⟨

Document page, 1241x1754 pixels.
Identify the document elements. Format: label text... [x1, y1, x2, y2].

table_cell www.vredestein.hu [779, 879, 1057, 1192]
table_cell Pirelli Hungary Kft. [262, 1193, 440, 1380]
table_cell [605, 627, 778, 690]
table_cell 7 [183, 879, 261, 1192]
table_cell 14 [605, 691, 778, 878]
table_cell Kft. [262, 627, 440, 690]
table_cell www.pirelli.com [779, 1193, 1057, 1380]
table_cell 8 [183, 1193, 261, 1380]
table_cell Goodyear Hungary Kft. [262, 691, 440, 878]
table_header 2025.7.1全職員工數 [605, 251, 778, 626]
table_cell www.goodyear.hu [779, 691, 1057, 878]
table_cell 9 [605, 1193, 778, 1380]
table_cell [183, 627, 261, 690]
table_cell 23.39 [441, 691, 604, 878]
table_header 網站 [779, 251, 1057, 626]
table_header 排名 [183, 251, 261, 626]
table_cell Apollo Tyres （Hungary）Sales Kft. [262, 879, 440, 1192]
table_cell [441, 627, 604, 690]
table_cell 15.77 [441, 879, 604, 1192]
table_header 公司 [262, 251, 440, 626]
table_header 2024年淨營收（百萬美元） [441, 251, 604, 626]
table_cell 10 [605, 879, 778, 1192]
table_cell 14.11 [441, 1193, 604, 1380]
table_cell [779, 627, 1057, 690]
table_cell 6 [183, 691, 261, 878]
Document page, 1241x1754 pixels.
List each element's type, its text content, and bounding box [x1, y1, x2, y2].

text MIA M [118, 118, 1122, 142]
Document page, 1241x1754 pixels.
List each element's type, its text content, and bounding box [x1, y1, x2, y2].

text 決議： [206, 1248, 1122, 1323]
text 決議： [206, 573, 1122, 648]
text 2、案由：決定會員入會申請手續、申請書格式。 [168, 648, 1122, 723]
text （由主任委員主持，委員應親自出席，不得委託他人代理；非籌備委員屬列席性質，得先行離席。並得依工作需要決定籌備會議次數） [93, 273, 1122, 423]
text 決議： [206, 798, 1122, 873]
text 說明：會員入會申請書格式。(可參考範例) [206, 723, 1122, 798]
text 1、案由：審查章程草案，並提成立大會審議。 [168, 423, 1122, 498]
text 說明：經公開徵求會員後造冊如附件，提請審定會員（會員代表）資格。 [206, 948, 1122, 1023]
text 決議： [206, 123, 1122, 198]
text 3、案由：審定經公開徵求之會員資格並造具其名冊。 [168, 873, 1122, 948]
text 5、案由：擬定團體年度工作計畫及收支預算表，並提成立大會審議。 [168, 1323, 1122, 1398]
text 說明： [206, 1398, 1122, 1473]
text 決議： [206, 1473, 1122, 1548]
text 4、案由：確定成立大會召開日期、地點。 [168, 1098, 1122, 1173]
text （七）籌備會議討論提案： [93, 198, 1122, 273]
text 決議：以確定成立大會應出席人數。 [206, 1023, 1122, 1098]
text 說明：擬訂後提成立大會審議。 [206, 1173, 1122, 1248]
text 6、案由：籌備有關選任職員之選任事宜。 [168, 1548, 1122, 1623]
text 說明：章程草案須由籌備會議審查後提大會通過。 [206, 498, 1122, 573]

⟩

Copy out each line of the records above that contains the string "Hungary".

> **Full response**
table_cell Pirelli Hungary Kft. [262, 1193, 440, 1380]
table_cell Goodyear Hungary Kft. [262, 691, 440, 878]
table_cell Apollo Tyres （Hungary）Sales Kft. [262, 879, 440, 1192]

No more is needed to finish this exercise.